--- START ---

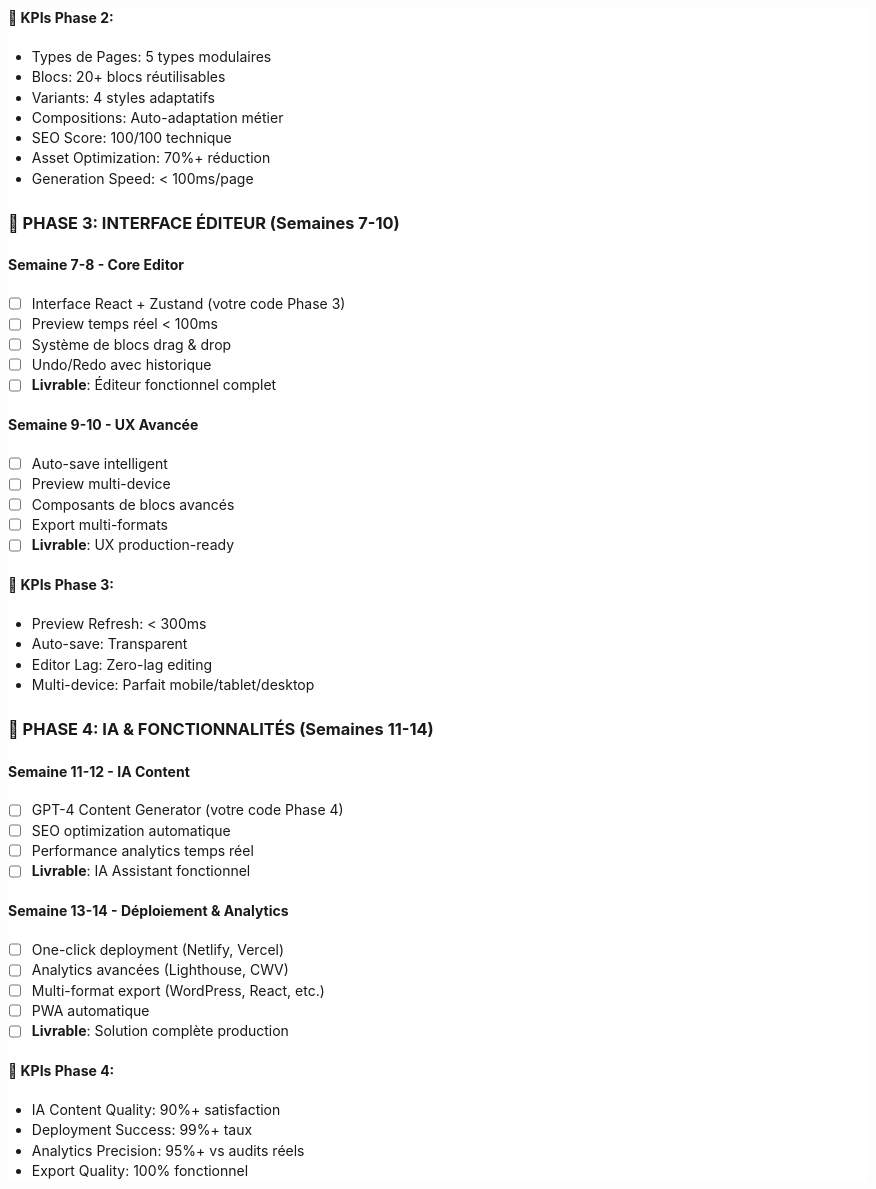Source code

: #### 🎯 KPIs Phase 2:
- Types de Pages: 5 types modulaires
- Blocs: 20+ blocs réutilisables
- Variants: 4 styles adaptatifs
- Compositions: Auto-adaptation métier
- SEO Score: 100/100 technique
- Asset Optimization: 70%+ réduction
- Generation Speed: < 100ms/page

### 🎨 PHASE 3: INTERFACE ÉDITEUR (Semaines 7-10)

#### Semaine 7-8 - Core Editor
- [ ] Interface React + Zustand (votre code Phase 3)
- [ ] Preview temps réel < 100ms
- [ ] Système de blocs drag & drop
- [ ] Undo/Redo avec historique
- [ ] **Livrable**: Éditeur fonctionnel complet

#### Semaine 9-10 - UX Avancée
- [ ] Auto-save intelligent
- [ ] Preview multi-device
- [ ] Composants de blocs avancés
- [ ] Export multi-formats
- [ ] **Livrable**: UX production-ready

#### 🎯 KPIs Phase 3:
- Preview Refresh: < 300ms
- Auto-save: Transparent
- Editor Lag: Zero-lag editing
- Multi-device: Parfait mobile/tablet/desktop

### 🤖 PHASE 4: IA & FONCTIONNALITÉS (Semaines 11-14)

#### Semaine 11-12 - IA Content
- [ ] GPT-4 Content Generator (votre code Phase 4)
- [ ] SEO optimization automatique
- [ ] Performance analytics temps réel
- [ ] **Livrable**: IA Assistant fonctionnel

#### Semaine 13-14 - Déploiement & Analytics
- [ ] One-click deployment (Netlify, Vercel)
- [ ] Analytics avancées (Lighthouse, CWV)
- [ ] Multi-format export (WordPress, React, etc.)
- [ ] PWA automatique
- [ ] **Livrable**: Solution complète production

#### 🎯 KPIs Phase 4:
- IA Content Quality: 90%+ satisfaction
- Deployment Success: 99%+ taux
- Analytics Precision: 95%+ vs audits réels
- Export Quality: 100% fonctionnel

--- END ---

▸ **Work required**
Out of the data above, return each line where the word "production" can be found.

▸ **Response to this exercise**
- [ ] **Livrable**: UX production-ready
- [ ] **Livrable**: Solution complète production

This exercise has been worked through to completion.